Sunday Stories - Child of Fire (Part I)

     Now that Elizabeth is over, a new story begins. This one has a very different feel than Elizabeth, but they have some interesting similarities if you know where to look. Hopefully you will enjoy the story, and as always  I will link it underneath the stories tab. The new story is called Child of Fire. Here's the first part:


Child of Fire





        Rob’s room reeked of frankincense and shame, though sometimes he forgot which caused the stabbing pains in his head and which cured them. He slept with the sliding window open, letting the heavy Mississippi moonlight wash over him as it corralled the stagnant, smoke-stained air away toward the trees. As the heavy pounding of his father’s boots drew closer to his room, Rob clinched his eyelids and pulled the comforter under his chin.
            Rob curled into a ball as the door thudded to a stop, his father’s forceful hand throwing it sharply against the wall.
            “Night,” his father grunted. “And do your work.” The harsh sounds might have made him cringe, but the smell of his father’s breath made him writhe.
            Rob’s arm burned as his father’s fingers released it. Hearing the door click shut behind him, he pulled the covers under his arms. In retrospect the encounter had been rather painless. Rob couldn’t hear his father’s steps despite straining his ears, but he didn’t dare move. His parents might be asleep, but he needed everyone else to join them.

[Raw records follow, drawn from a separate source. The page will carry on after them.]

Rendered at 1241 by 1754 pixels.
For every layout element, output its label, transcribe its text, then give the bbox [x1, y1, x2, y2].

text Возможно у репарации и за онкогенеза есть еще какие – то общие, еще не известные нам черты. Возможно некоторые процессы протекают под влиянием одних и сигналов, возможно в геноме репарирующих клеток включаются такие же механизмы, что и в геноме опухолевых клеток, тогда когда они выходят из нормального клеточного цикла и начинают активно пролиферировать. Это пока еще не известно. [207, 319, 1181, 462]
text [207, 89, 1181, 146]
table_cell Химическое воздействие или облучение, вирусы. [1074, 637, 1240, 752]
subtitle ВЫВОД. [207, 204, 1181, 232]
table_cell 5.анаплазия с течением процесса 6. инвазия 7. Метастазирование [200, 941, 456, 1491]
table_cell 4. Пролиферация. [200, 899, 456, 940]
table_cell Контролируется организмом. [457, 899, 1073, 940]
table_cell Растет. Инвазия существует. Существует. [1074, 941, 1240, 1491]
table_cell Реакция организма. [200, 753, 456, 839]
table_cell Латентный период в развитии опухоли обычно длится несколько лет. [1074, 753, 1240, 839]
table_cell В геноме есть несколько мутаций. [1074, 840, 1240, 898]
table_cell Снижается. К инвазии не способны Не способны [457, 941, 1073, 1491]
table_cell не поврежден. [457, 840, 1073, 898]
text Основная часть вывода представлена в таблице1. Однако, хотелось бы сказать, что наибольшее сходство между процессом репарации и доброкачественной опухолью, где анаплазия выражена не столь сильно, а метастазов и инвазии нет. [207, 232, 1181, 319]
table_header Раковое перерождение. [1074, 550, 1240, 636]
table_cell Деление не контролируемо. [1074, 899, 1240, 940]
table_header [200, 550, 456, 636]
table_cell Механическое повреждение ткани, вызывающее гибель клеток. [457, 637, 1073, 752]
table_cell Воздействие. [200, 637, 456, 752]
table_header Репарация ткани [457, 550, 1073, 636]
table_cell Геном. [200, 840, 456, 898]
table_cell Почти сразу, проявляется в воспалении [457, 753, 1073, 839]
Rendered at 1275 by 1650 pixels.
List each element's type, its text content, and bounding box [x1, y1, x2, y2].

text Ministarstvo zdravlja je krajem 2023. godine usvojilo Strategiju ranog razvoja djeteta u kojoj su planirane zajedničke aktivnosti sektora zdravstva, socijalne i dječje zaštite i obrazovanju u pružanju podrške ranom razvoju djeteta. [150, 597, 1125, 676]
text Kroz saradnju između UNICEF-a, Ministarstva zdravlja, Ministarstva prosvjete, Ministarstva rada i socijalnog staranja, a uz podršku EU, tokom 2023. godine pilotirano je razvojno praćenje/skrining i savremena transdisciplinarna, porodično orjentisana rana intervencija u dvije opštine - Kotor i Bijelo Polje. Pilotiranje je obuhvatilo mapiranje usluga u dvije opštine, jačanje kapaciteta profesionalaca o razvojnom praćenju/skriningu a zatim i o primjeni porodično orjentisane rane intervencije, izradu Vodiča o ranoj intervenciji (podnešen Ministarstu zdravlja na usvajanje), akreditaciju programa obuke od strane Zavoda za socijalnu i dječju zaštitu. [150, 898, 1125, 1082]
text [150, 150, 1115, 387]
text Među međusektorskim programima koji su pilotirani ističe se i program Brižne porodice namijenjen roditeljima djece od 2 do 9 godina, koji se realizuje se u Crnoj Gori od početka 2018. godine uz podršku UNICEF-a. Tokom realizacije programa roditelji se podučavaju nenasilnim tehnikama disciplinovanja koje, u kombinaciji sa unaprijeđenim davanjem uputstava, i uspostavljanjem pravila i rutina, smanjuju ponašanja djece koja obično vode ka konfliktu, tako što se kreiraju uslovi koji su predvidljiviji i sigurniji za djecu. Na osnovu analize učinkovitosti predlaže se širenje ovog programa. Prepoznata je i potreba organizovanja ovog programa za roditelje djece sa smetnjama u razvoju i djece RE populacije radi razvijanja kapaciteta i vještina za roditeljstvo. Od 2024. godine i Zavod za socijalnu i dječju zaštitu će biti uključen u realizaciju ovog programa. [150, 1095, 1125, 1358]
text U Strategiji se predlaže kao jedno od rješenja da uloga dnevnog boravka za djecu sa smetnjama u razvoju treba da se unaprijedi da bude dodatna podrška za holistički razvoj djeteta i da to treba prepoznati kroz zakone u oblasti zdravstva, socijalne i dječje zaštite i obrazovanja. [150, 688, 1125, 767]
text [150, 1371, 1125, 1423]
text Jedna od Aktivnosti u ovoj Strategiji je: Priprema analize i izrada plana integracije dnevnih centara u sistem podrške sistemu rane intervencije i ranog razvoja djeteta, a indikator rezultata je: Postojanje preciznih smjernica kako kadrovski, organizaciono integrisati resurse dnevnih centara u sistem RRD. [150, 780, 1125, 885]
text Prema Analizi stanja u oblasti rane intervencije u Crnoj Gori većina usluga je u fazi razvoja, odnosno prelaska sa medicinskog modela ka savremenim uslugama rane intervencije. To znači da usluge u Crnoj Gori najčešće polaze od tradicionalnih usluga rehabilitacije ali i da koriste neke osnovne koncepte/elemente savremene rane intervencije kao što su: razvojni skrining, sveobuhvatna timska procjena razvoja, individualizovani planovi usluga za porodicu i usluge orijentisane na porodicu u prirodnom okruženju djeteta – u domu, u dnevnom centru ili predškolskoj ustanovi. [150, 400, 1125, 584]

            The open window ushered in the oversweet smell of the blossoming magnolia in the front yard. As Rob lay on his back, he waited for her voice to enter with it. She might be quiet now, but her stifled screams would slither to his ear before long, and he would be out the door when they arrived.
            His heart kicked the inside of his ribcage in anticipation. He couldn’t wait anymore. Reaching underneath his bed, Rob pulled out his jeans and jacket, putting on both simultaneously. He could hear her voice starting to float in from outside, urging him out of the house. Grabbing his boots by the laces, Rob shuffled to the door, his socked feet hardly making a sound as they whisked across the floor.
            The mid-May air fluttered across his face as he crept outside, the cool air pricking softly at the corners of his eyes. The stagnant haze of the forest lingered only a hundred yards away, but several houses stood between him and the refuge of the trees. Rob’s fingers whirled as he knotted his shoestrings before darting behind the gnarled magnolia that stood crooked in their front yard. The tendons jutted from the back of his hand as he peered around the corner of the tree. The next house cast a shadow that bled away toward the woods. Thirty hurried strides carried him to the corner of the house, and ducking below the window, which he knew looked out from the Reverend Carter’s master bedroom, he bolted for the trees, only stopping when thoughts of her voice suffocated the soft noises from the houses behind him.